The pipeline of Initial Public Offerings may have been tested by the Chinese Government’s intervention in the AliPay IPO in November last year, but the first quarter of this year has provided opportunity for other contenders. Bloomberg estimates that almost U$50bn of fresh capital has been raised by companies on Asian exchanges, an increase of over 150% compared to the first quarter of 2020.
Chinese technology businesses have been prominent in the raising of funds in recent years, and they continue to be an attraction, with TikTok rival, Kuaishou Technology, issuing U$6.2bn of equity to be listed on HK and the largest global IPO this year.
Demand for HK listings will continue as US-listed Chinese companies adopt this route in response to the threat of a de-listing in the US should American regulators be prevented from reviewing their financial audits. In addition to these “returnees”, we believe there are several new businesses that are attracting funding which will ultimately pave the way to the public market.
Those familiar with the Aubrey investment process, will recall the growth delivered by several of our Chinese investments over the last 10 years. Meituan has been successful in their business expansion from the initial food delivery operation to now including hotel and travel booking, car hailing and other lifestyle services. Our investment experience has taught us that consumer behaviour does tend to replicate in different countries and business development can be modelled on more advanced economies.
At an International summit held in January this year, the Indian Prime Minister Narendra Modi highlighted the fact there were now over 30 Indian companies that qualified for the status of a ‘Unicorn’. These are companies which are privately owned but have secured funding to the value of over U$1bn. This may seem a modest valuation compared to many Indian listed companies, but those which opt for an IPO will offer investors the opportunity to back younger and dynamic enterprises in growth areas of the economy.
The opportunity in India has attracted international capital in recent years, with the WalMart acquisition of Flipkart for U$16bn in 2018 being a notable example. Flipkart now includes the wholesale digital marketing business, which aims to address the small and medium enterprise (SME) segment of the economy and has accumulated over 300mn users. Recent market commentary has suggested an IPO before year end, and this would provide an opportunity to assess a business with extensive reach to the nation’s consumers and Kirana operators.
India clearly has scope to catch up with the economic, industrial, and infrastructure development that China has delivered over that timeframe and the food delivery phenomenon is a now a global industry, where smartphone technology has narrowed the development and adoption gap.

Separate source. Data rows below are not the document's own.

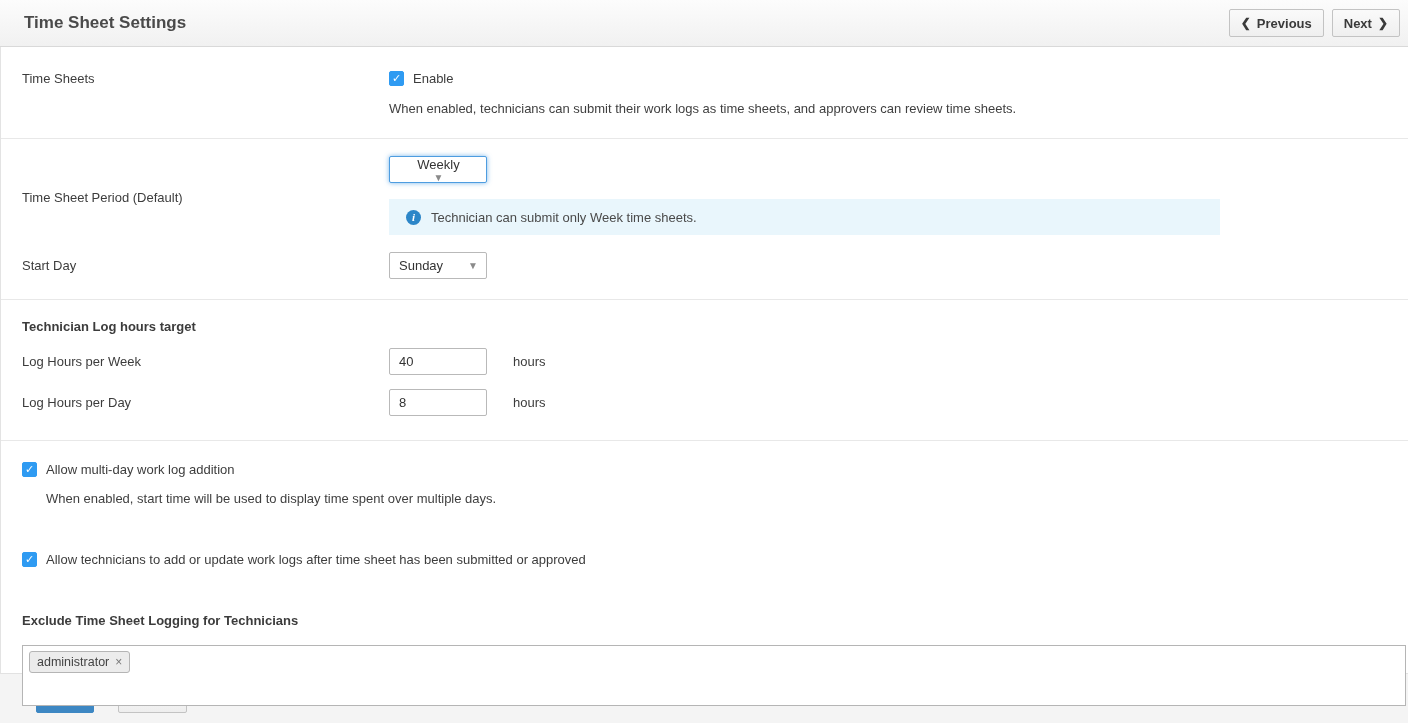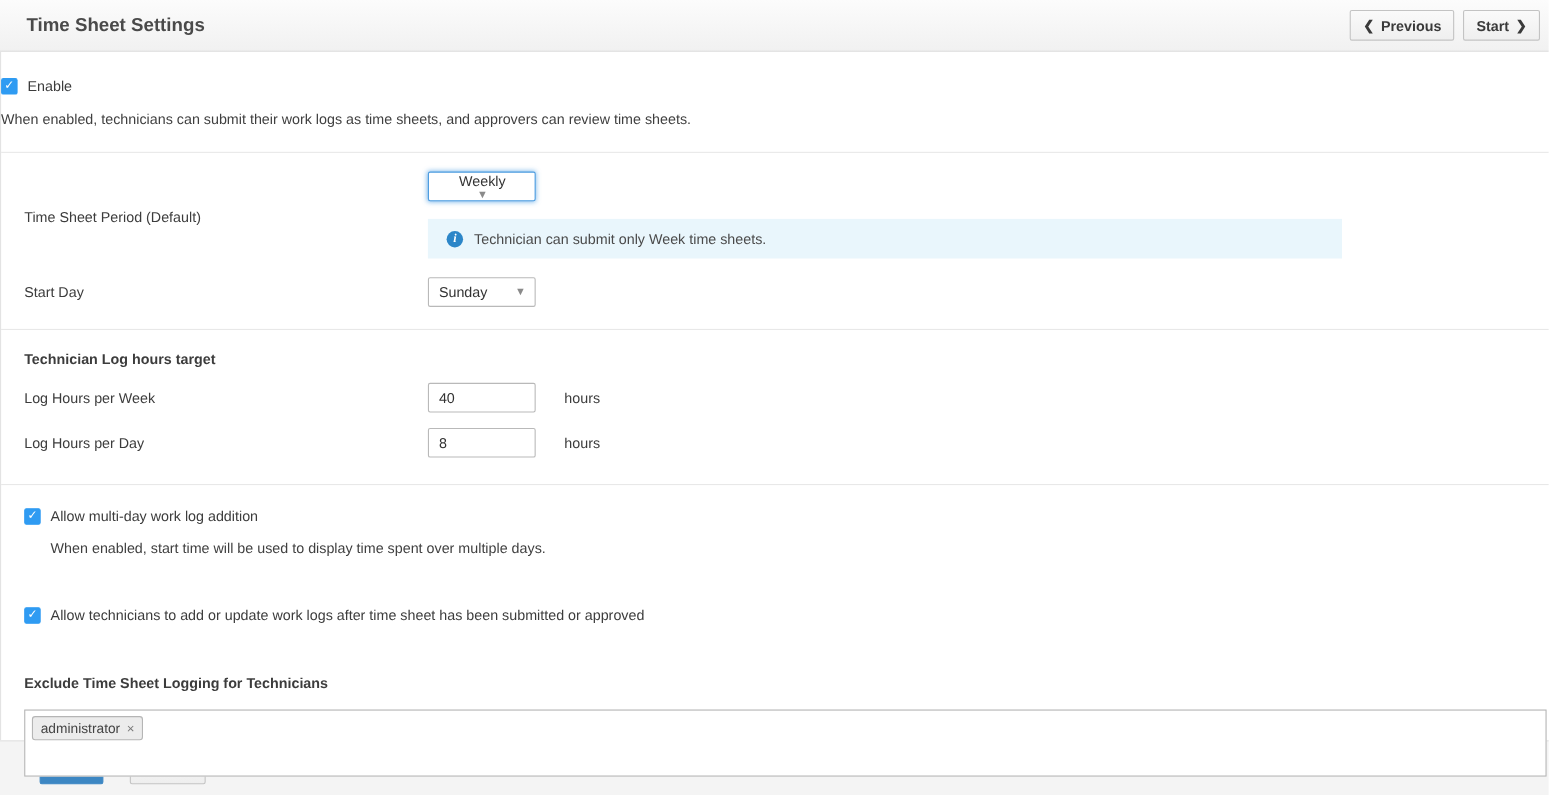--- a/index.html
+++ b/index.html
@@ -218,29 +218,30 @@
 <body>
 
 <div class="header">
   <div class="page-title">Time Sheet Settings</div>
   <div class="header-buttons">
     <button class="nav-btn">
       <span class="chev">❮</span>
       <span>Previous</span>
     </button>
     <button class="nav-btn">
-      <span>Start</span>
+      <span>Next</span>
       <span class="chev">❯</span>
     </button>
   </div>
 </div>
 
 <div class="main">
 
   <div class="form-row sec-timesheets">
+    <div class="row-label">Time Sheets</div>
     <div class="row-field">
       <div class="cb-line">
         <span class="checkbox">✓</span>
         <span class="cb-label">Enable</span>
       </div>
       <div class="row-desc">When enabled, technicians can submit their work logs as time sheets, and approvers can review time sheets.</div>
     </div>
   </div>
   <div class="divider"></div>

The Aubrey GEM portfolio currently holds an investment in Info Edge, which operates the leading recruitment business in India but has also nurtured various investments including that of Zomato, one of the leading food delivery operators in the country. The most recent equity raising from Zomato secured an additional U$250mn for operational expansion and values the business at U$5.4bn, ahead of the expected IPO later this year with Info Edge owning 18.4%, post the recent capital raise.
Image source: Zomato blog
The escalation of the border dispute between India and China last year has provided an unexpected opportunity for Indian technology developers. The Government issued an effective ban on 59 Chinese apps in January this year and this has provided the catalyst for an alternative domestic app. The previously popular, and Tencent owned, WeChat user base is being targeted by new entrants such as ShareChat which was launched five years ago and recently raised U$500m to value the business at over U$2bn. The Co offers the social network app in 15 Indian languages and targets the smaller towns and cities in India where the majority of the population reside. The funds will support the expansion of the short video app Moj, which was aimed at previous users of TikTok although there have been several new entrants into this arena. The collection of international private equity investors makes this another likely contender for the IPO process.
Capital attraction in Asia has not been the preserve of China and India, with notable transactions in Indonesia also gaining investor attention. The 270M population is accelerating their eCommerce adoption, and with the country internet penetration at less than 60% and an average age of 31 the shopper with a smartphone will become the norm. We have written about this on a couple of occasions last year following an investment we made in SEA Limited in January 2019 (Going to the sea and On the Horizon, Over the Sea).
Image source: Gojek app
Singapore-based Grab and Indonesian champion Gojek are two dominant players in the market and competition has been fierce. They both offer an array of services addressing food delivery, shopping, ride hailing, and financial services. The current speculation suggests Grab is considering a US listing via a special purpose acquisition company (SPAC), but Gojek will merge with Tokopedia which operates an eCommerce platform for buyers and merchants and list the new combined business in Jakarta.
Both business play to our focus on the consumer and would be a welcome addition to our universe. Aubrey had an encouraging discussion with Gojek management recently and an interesting prospect for development is the financial services business which could become larger than the rest of the group operations. Does this remind you of another regional eCommerce giant?
The emergence of these businesses serves to highlight that whilst countries may operate at different stages of economic development, an app on a smartphone can address the consumer opportunity quickly, efficiently, and change behaviours forever. Tencent and Alibaba rightly garner praise for their business development in China and astute investments in the wider Asian region, but the domestic champions of these countries are raising their game and stepping into the IPO ring.